Collected data:

##############################

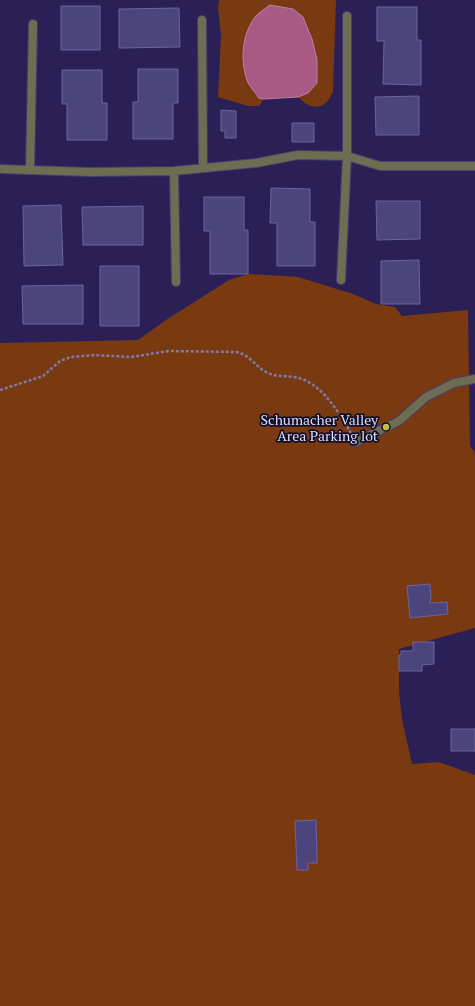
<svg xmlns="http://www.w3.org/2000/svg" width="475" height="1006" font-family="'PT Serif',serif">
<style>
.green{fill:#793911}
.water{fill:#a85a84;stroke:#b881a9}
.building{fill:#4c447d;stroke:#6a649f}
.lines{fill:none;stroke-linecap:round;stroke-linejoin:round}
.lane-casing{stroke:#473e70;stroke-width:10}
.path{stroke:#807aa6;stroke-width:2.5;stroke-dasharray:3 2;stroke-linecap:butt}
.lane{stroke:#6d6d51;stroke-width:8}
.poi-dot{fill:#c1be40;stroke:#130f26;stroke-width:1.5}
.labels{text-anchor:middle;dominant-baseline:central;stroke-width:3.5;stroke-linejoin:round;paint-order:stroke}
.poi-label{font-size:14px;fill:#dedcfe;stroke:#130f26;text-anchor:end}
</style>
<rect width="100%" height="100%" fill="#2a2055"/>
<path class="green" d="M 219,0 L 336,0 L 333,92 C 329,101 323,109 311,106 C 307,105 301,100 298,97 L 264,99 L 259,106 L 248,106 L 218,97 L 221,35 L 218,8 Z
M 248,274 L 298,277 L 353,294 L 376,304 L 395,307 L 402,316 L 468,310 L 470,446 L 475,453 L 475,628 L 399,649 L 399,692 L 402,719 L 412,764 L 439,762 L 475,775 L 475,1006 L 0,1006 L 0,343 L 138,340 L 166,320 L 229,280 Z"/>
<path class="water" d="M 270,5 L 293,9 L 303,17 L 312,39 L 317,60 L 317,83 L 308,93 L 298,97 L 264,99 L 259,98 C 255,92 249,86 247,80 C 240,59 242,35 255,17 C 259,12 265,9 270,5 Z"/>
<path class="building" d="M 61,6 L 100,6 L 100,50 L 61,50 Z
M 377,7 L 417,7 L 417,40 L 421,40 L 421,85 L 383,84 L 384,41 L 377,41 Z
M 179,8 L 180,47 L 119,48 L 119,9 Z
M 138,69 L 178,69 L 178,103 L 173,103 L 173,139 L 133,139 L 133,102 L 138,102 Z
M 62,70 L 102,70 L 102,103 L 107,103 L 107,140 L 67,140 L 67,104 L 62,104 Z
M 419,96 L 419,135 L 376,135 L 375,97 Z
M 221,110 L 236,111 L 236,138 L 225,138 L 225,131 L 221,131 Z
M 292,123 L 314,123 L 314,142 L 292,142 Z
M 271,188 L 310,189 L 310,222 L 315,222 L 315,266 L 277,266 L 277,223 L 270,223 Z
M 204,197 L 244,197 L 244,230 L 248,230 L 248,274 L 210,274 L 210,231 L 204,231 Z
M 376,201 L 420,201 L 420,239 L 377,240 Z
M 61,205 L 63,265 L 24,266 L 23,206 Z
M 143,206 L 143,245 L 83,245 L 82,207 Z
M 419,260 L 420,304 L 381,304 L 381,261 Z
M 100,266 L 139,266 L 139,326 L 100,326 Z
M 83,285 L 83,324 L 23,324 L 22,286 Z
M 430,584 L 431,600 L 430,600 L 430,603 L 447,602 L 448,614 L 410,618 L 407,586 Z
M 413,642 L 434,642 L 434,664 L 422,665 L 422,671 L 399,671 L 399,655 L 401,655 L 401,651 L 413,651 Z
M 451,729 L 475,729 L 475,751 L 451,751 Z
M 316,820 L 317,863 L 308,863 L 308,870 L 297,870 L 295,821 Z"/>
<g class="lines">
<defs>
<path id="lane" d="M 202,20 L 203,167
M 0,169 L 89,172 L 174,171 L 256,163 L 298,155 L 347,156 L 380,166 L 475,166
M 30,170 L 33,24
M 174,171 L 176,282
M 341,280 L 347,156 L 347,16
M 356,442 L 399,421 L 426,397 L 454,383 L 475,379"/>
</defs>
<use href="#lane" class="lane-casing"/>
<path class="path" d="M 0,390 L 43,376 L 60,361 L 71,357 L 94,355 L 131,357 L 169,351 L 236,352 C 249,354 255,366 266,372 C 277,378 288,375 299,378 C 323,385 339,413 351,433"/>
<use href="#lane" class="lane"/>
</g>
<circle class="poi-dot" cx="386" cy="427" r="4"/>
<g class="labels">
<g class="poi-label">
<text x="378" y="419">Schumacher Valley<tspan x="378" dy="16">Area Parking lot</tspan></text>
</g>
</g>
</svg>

##############################

Without the pictures, return each entry exactly as given.

Exercise result:
<svg xmlns="http://www.w3.org/2000/svg" width="475" height="1006" font-family="'PT Serif',serif">
<style>
.green{fill:#793911}
.water{fill:#a85a84;stroke:#b881a9}
.building{fill:#4c447d;stroke:#6a649f}
.lines{fill:none;stroke-linecap:round;stroke-linejoin:round}
.lane-casing{stroke:#473e70;stroke-width:10}
.path{stroke:#807aa6;stroke-width:2.5;stroke-dasharray:3 2;stroke-linecap:butt}
.lane{stroke:#6d6d51;stroke-width:8}
.poi-dot{fill:#c1be40;stroke:#130f26;stroke-width:1.5}
.labels{text-anchor:middle;dominant-baseline:central;stroke-width:3.5;stroke-linejoin:round;paint-order:stroke}
.poi-label{font-size:14px;fill:#dedcfe;stroke:#130f26;text-anchor:end}
</style>
<rect width="100%" height="100%" fill="#2a2055"/>
<path class="green" d="M 219,0 L 336,0 L 333,92 C 329,101 323,109 311,106 C 307,105 301,100 298,97 L 264,99 L 259,106 L 248,106 L 218,97 L 221,35 L 218,8 Z
M 248,274 L 298,277 L 353,294 L 376,304 L 395,307 L 402,316 L 468,310 L 470,446 L 475,453 L 475,628 L 399,649 L 399,692 L 402,719 L 412,764 L 439,762 L 475,775 L 475,1006 L 0,1006 L 0,343 L 138,340 L 166,320 L 229,280 Z"/>
<path class="water" d="M 270,5 L 293,9 L 303,17 L 312,39 L 317,60 L 317,83 L 308,93 L 298,97 L 264,99 L 259,98 C 255,92 249,86 247,80 C 240,59 242,35 255,17 C 259,12 265,9 270,5 Z"/>
<path class="building" d="M 61,6 L 100,6 L 100,50 L 61,50 Z
M 377,7 L 417,7 L 417,40 L 421,40 L 421,85 L 383,84 L 384,41 L 377,41 Z
M 179,8 L 180,47 L 119,48 L 119,9 Z
M 138,69 L 178,69 L 178,103 L 173,103 L 173,139 L 133,139 L 133,102 L 138,102 Z
M 62,70 L 102,70 L 102,103 L 107,103 L 107,140 L 67,140 L 67,104 L 62,104 Z
M 419,96 L 419,135 L 376,135 L 375,97 Z
M 221,110 L 236,111 L 236,138 L 225,138 L 225,131 L 221,131 Z
M 292,123 L 314,123 L 314,142 L 292,142 Z
M 271,188 L 310,189 L 310,222 L 315,222 L 315,266 L 277,266 L 277,223 L 270,223 Z
M 204,197 L 244,197 L 244,230 L 248,230 L 248,274 L 210,274 L 210,231 L 204,231 Z
M 376,201 L 420,201 L 420,239 L 377,240 Z
M 61,205 L 63,265 L 24,266 L 23,206 Z
M 143,206 L 143,245 L 83,245 L 82,207 Z
M 419,260 L 420,304 L 381,304 L 381,261 Z
M 100,266 L 139,266 L 139,326 L 100,326 Z
M 83,285 L 83,324 L 23,324 L 22,286 Z
M 430,584 L 431,600 L 430,600 L 430,603 L 447,602 L 448,614 L 410,618 L 407,586 Z
M 413,642 L 434,642 L 434,664 L 422,665 L 422,671 L 399,671 L 399,655 L 401,655 L 401,651 L 413,651 Z
M 451,729 L 475,729 L 475,751 L 451,751 Z
M 316,820 L 317,863 L 308,863 L 308,870 L 297,870 L 295,821 Z"/>
<g class="lines">
<defs>
<path id="lane" d="M 202,20 L 203,167
M 0,169 L 89,172 L 174,171 L 256,163 L 298,155 L 347,156 L 380,166 L 475,166
M 30,170 L 33,24
M 174,171 L 176,282
M 341,280 L 347,156 L 347,16
M 356,442 L 399,421 L 426,397 L 454,383 L 475,379"/>
</defs>
<use href="#lane" class="lane-casing"/>
<path class="path" d="M 0,390 L 43,376 L 60,361 L 71,357 L 94,355 L 131,357 L 169,351 L 236,352 C 249,354 255,366 266,372 C 277,378 288,375 299,378 C 323,385 339,413 351,433"/>
<use href="#lane" class="lane"/>
</g>
<circle class="poi-dot" cx="386" cy="427" r="4"/>
<g class="labels">
<g class="poi-label">
<text x="378" y="419">Schumacher Valley<tspan x="378" dy="16">Area Parking lot</tspan></text>
</g>
</g>
</svg>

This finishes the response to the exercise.